Riley details his ascent from a poor Southern farm boy to the head of one of the world’s most successful hot dog companies.
In his debut memoir, the author tells the story of his incredibly successful career, detailing the steps that led him to become the president of Hygrade Food Products, a world-renowned meat production company that created Ball Park Franks. Along the way, his marketing skills and business acumen help him tackle all manner of tricky situations, from strikes and union negotiations to a very scary incident involving a customer who claimed to have found a razor blade in a hot dog: “[W]e weren’t quite sure what we were dealing with….Had some lunatic tampered with a package at the supermarket?” He also touches on his family life, his love for his wife, Pat, and his sadness at her death after a long, happy marriage. Through it all, however, he remains modest: “I’m hardly the first or last person from a humble background—without financial resources, connections, or the advantage of a college diploma—to rise to the top of a company, industry, or profession.” Riley has had a remarkable life, including a childhood in a sharecropping family, and his long tenure at Hygrade certainly offers some momentous occasions. His voice is clear and strong, but also humble and self-deprecating. Unfortunately, too much of the memoir reads like rote recitation of past events, with too many long-winded descriptions of business technicalities for lay readers to remain entertained.
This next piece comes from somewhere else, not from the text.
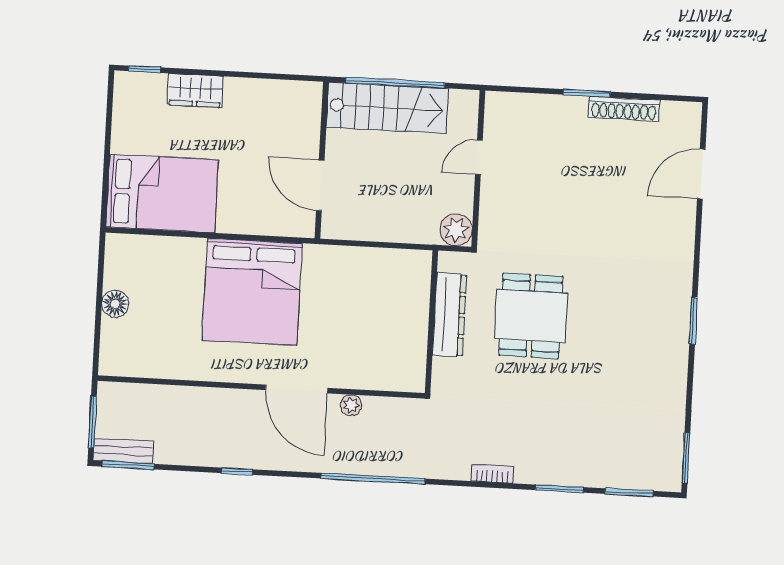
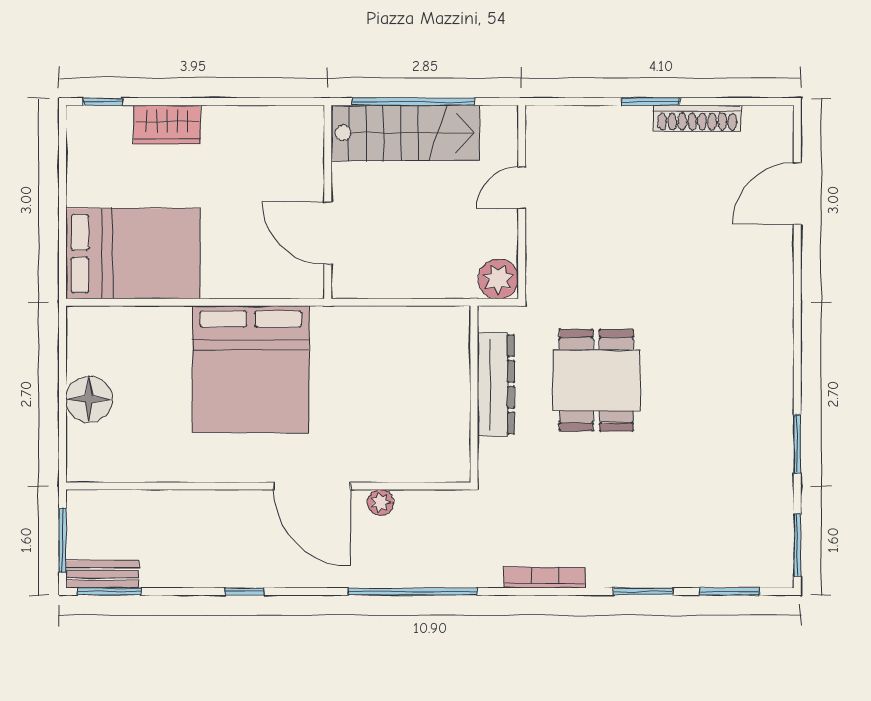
floor lamp: (115, 304) -> (89, 399), width x1.38, depth x1.38
window: (693, 321) -> (797, 444), moved
bookcase: (492, 474) -> (545, 578), width x1.56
Although Riley discusses several people who were important to him, they tend to blend together, and readers may have difficulty remembering who’s who. Some of the strongest sections are when Riley contributes analysis; for instance, he muses that, as a child in the South, he “lived in a strictly circumscribed world, the opposite of what today would be known as ‘diverse’….The ethnic mix around me changed abruptly once I arrived in Detroit in the 1960s.” This statement opens up some fascinating questions that remain frustratingly unexplored: How did he feel about the change in his circumstances? What was the city really like? More nuance might have made the story more engaging.
A hot dog memoir that ultimately isn’t juicy enough.